**Passage for review**
:::::

Godzilla: King of the Massively Long Monster Movie

Godzilla: King of the Monsters isn't a movie short on plot. The films includes everyone from multiple Titans to Monarch employees to a fractured family. With all these storylines, it's no wonder the final cut runs over 130 minutes in length. At one point in time, though, writer/director Michael Dougherty had a version of the film that went on even longer ... to the point of hitting the three-hour mark!

"There's a cut that I like to call Godzilla the Miniseries because it was basically three hours," Dougherty recalled (via Nerdist). "So there were much longer versions of the scenes that you saw, and as much as I would love to just bathe in the Godzilla universe for three hours, it dragged. So we had to find that right sweet spot as you put it, and it took a very, very long time." Dougherty's inclination to just revel in Godzilla lore were canceled out by his tendencies as a filmmaker to get a well-paced movie together. In the end, numerous scenes were left on the cutting room, and the three-hour cut of King of the Monsters remains a "what if?" proposition for kaiju fans.

:::::

**Parts of the exercise**
[1] In the article about the long cut of Godzilla: King of the Monsters, why did Dougherty not keep the three-hour version? Explain in one to three sentences.
[2] Answer these questions from the Godzilla: King of the Monsters article:
(a) How long does the final cut run?
(b) What nickname does Dougherty give the longest version?
(c) Through which outlet was Dougherty's remark reported?
[3] Resume the article on the three-hour cut of Godzilla: King of the Monsters after its final sentence.

:::::

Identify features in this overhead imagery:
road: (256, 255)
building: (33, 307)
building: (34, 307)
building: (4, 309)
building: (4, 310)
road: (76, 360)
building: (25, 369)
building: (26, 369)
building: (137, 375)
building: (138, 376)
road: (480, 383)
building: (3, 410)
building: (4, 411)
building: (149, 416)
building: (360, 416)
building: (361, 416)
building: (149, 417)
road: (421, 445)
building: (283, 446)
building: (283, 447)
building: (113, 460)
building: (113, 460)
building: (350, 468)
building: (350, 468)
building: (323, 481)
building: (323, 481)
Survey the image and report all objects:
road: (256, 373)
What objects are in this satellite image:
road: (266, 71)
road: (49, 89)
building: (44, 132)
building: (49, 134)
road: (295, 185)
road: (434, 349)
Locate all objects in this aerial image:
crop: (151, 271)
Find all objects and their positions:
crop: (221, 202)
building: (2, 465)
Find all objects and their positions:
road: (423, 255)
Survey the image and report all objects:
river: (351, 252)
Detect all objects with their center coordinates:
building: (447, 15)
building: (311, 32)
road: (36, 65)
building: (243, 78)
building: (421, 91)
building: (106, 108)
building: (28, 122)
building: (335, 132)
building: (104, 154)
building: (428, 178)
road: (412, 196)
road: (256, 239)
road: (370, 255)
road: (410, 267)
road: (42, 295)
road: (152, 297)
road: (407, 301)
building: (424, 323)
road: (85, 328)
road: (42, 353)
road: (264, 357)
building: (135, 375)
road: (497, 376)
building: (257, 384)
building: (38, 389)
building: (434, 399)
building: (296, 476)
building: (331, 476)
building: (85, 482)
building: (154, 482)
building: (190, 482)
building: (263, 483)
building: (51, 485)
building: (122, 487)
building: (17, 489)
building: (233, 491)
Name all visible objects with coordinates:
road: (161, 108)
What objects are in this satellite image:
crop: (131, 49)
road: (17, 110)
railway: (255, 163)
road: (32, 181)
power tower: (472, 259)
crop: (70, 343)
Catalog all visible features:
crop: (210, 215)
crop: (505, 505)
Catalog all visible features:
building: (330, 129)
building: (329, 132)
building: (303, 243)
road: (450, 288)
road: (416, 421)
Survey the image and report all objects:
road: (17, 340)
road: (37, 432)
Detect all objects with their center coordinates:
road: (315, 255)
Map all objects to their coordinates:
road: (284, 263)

:::::

**Answer section**
[1] Dougherty said the three-hour cut "dragged," even though he would have enjoyed spending that long in the Godzilla universe. His instinct as a filmmaker to deliver a well-paced movie outweighed his wish to revel in Godzilla lore. The film was therefore cut down to find the right "sweet spot."

[2]
(a) Over 130 minutes.
(b) Godzilla the Miniseries.
(c) Nerdist.

[3]
Zhang Ziyi and her once-prominent MonsterVerse role

In the summer of 2017, the cast of Godzilla: King of the Monsters expanded to include Zhang Ziyi, an actress most famous for films like Hero and Crouching Tiger, Hidden Dragon. At the time, it was noted that this role wouldn't be a one-off appearance. Ziyi's character of Dr. Ilene Chen was planned to appear in further MonsterVerse movies after King of the Monsters, including Godzilla vs. Kong. It was eventually revealed that Ziyi would also portray Chen's twin sister, Dr. Ling, with the duo being a modern incarnation of the twin priestesses that follow Mothra around and sing her praises.

But while she was supposed to play new versions of two classic Toho characters, Ziyi didn't return for future MonsterVerse movies. Though listed in the cast of Godzilla vs. Kong prior to its release, she didn't appear in the final cut of the project. Per SyFy Wire, Ziyi actually did film scenes for the project, but they got cut during the editing process. No details on what Ziyi's scenes entailed nor the specific reasons for their exclusion have been revealed. If the MonsterVerse continues on after Godzilla vs. Kong, perhaps Dr. Ling can make her first appearance alongside her sister, maybe even singing a tune familiar to any die-hard fans of Mothra.

Toho's mandate for Godzilla to not get emotional

While watching the MonsterVerse movies, it can be easy to forget that the film's production company, Legendary Pictures, isn't the sole owner of the Godzilla property. Toho Pictures is the one that created and still owns the King of the Monsters. For these MonsterVerse movies, they merely license the character out to the Chinese-owned Legendary. And because of this deal, there are, as Godzilla vs. Kong director Adam Wingard learned, mandates on what Godzilla can and can't do.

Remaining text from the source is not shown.